─── Given information
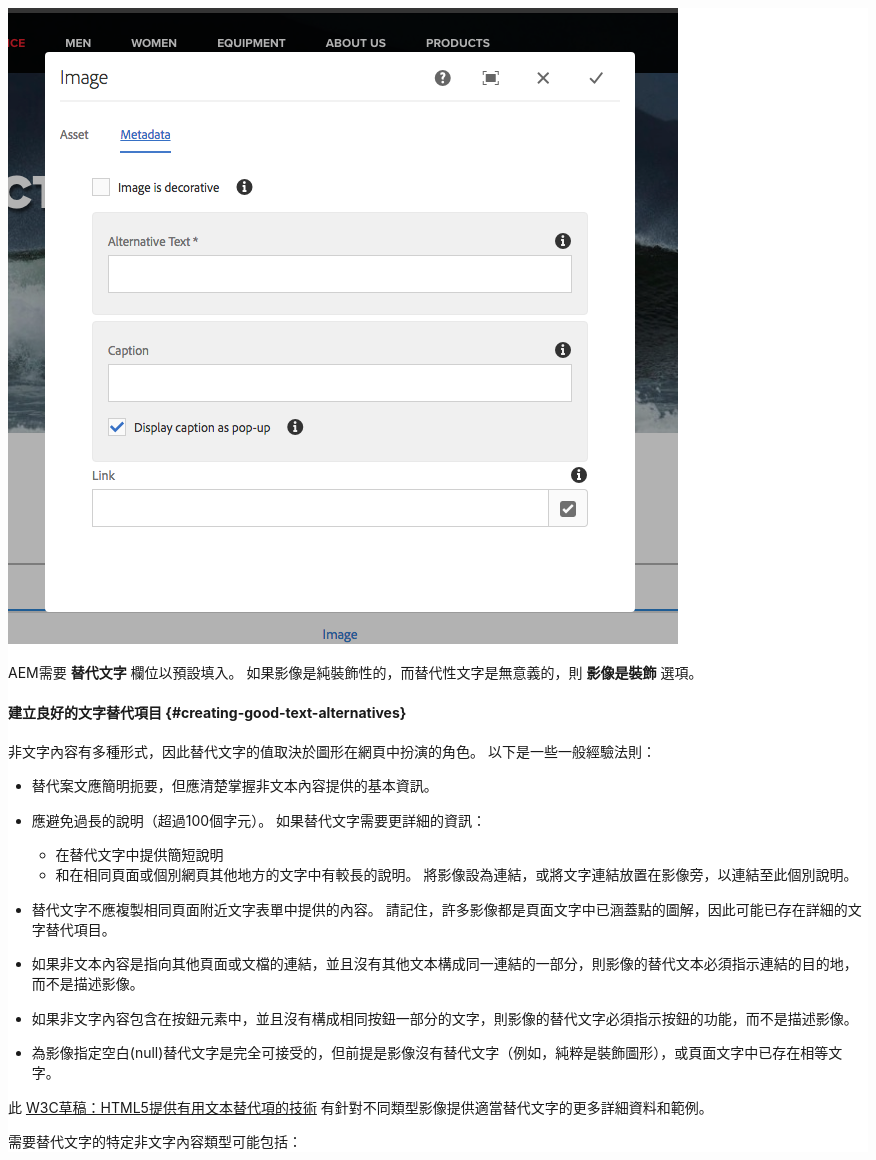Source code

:![在觸控最佳化UI中編輯影像元件的對話方塊；顯示「替代文字」欄位。](assets/screen_shot_2018-03-21at165045.png)

AEM需要 **替代文字** 欄位以預設填入。 如果影像是純裝飾性的，而替代性文字是無意義的，則 **影像是裝飾** 選項。

#### 建立良好的文字替代項目 {#creating-good-text-alternatives}

非文字內容有多種形式，因此替代文字的值取決於圖形在網頁中扮演的角色。 以下是一些一般經驗法則：

* 替代案文應簡明扼要，但應清楚掌握非文本內容提供的基本資訊。
* 應避免過長的說明（超過100個字元）。 如果替代文字需要更詳細的資訊：

   * 在替代文字中提供簡短說明
   * 和在相同頁面或個別網頁其他地方的文字中有較長的說明。 將影像設為連結，或將文字連結放置在影像旁，以連結至此個別說明。

* 替代文字不應複製相同頁面附近文字表單中提供的內容。 請記住，許多影像都是頁面文字中已涵蓋點的圖解，因此可能已存在詳細的文字替代項目。
* 如果非文本內容是指向其他頁面或文檔的連結，並且沒有其他文本構成同一連結的一部分，則影像的替代文本必須指示連結的目的地，而不是描述影像。
* 如果非文字內容包含在按鈕元素中，並且沒有構成相同按鈕一部分的文字，則影像的替代文字必須指示按鈕的功能，而不是描述影像。
* 為影像指定空白(null)替代文字是完全可接受的，但前提是影像沒有替代文字（例如，純粹是裝飾圖形），或頁面文字中已存在相等文字。

此 [W3C草稿：HTML5提供有用文本替代項的技術](https://dev.w3.org/html5/alt-techniques/) 有針對不同類型影像提供適當替代文字的更多詳細資料和範例。

需要替代文字的特定非文字內容類型可能包括：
──────
**Exercise description**
Reproduce each entry word for word and cut the images.

**Response**
Source code

:![在觸控最佳化UI中編輯影像元件的對話方塊；顯示「替代文字」欄位。](assets/screen_shot_2018-03-21at165045.png)

AEM需要 **替代文字** 欄位以預設填入。 如果影像是純裝飾性的，而替代性文字是無意義的，則 **影像是裝飾** 選項。

#### 建立良好的文字替代項目 {#creating-good-text-alternatives}

非文字內容有多種形式，因此替代文字的值取決於圖形在網頁中扮演的角色。 以下是一些一般經驗法則：

* 替代案文應簡明扼要，但應清楚掌握非文本內容提供的基本資訊。
* 應避免過長的說明（超過100個字元）。 如果替代文字需要更詳細的資訊：

   * 在替代文字中提供簡短說明
   * 和在相同頁面或個別網頁其他地方的文字中有較長的說明。 將影像設為連結，或將文字連結放置在影像旁，以連結至此個別說明。

* 替代文字不應複製相同頁面附近文字表單中提供的內容。 請記住，許多影像都是頁面文字中已涵蓋點的圖解，因此可能已存在詳細的文字替代項目。
* 如果非文本內容是指向其他頁面或文檔的連結，並且沒有其他文本構成同一連結的一部分，則影像的替代文本必須指示連結的目的地，而不是描述影像。
* 如果非文字內容包含在按鈕元素中，並且沒有構成相同按鈕一部分的文字，則影像的替代文字必須指示按鈕的功能，而不是描述影像。
* 為影像指定空白(null)替代文字是完全可接受的，但前提是影像沒有替代文字（例如，純粹是裝飾圖形），或頁面文字中已存在相等文字。

此 [W3C草稿：HTML5提供有用文本替代項的技術](https://dev.w3.org/html5/alt-techniques/) 有針對不同類型影像提供適當替代文字的更多詳細資料和範例。

需要替代文字的特定非文字內容類型可能包括：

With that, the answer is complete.